----- DATASET RECORDS

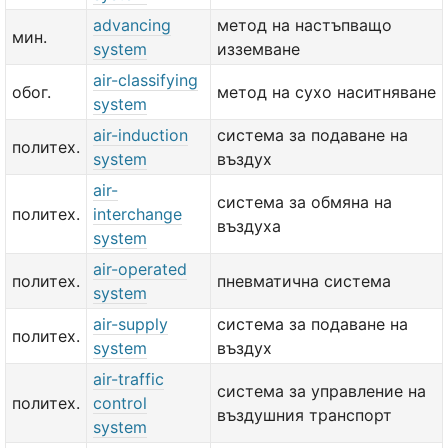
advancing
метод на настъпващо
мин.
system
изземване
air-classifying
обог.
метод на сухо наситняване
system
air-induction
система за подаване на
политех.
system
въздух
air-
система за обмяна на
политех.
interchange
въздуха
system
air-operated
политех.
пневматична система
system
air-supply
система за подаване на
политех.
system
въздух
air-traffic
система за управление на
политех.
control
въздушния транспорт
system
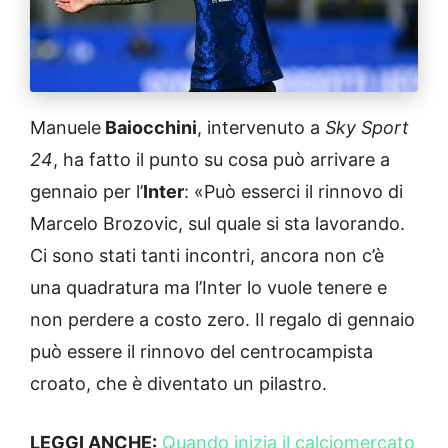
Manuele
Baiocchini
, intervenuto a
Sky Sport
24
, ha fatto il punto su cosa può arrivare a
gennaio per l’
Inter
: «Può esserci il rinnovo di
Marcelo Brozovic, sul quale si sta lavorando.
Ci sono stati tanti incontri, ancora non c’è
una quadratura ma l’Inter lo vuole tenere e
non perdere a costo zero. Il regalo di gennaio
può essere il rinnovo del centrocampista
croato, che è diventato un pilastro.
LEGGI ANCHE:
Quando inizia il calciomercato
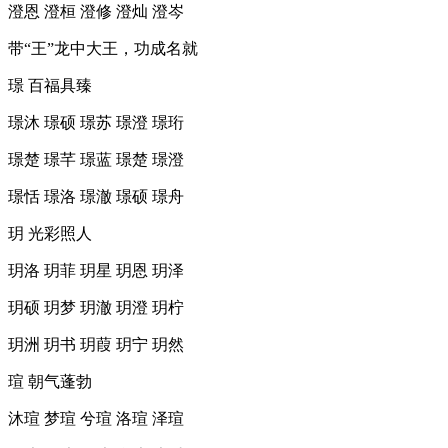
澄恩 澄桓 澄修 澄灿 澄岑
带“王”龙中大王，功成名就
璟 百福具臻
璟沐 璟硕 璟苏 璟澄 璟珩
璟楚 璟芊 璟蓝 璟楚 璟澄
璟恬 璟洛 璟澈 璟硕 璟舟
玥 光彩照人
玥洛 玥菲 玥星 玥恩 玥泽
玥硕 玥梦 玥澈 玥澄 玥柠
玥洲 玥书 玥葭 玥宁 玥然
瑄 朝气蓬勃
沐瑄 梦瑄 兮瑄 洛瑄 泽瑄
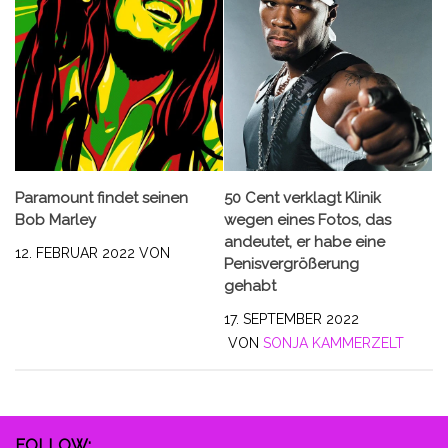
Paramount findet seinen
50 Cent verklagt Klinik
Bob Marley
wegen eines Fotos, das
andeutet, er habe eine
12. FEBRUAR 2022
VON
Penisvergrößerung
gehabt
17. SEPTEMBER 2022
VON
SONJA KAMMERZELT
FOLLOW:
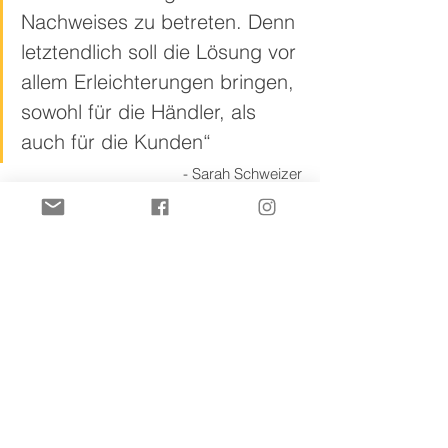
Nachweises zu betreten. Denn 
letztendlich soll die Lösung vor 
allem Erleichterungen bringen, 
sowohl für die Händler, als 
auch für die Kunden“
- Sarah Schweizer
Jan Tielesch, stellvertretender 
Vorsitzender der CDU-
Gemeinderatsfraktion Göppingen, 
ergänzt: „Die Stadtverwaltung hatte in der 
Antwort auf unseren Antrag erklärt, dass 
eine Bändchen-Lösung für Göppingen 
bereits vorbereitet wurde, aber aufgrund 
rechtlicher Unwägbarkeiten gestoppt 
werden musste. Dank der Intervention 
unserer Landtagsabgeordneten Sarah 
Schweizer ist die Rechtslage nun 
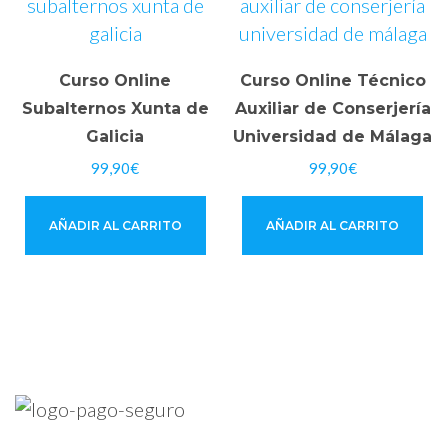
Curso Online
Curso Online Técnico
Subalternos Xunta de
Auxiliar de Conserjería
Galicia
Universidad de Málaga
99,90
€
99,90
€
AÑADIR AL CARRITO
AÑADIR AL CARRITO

----------

• _TASK ITEM_
Throughout the data above, count the lines in which the word "Schweizer" occurs; supply the number alone.

• _THE COMPLETED TASK_
2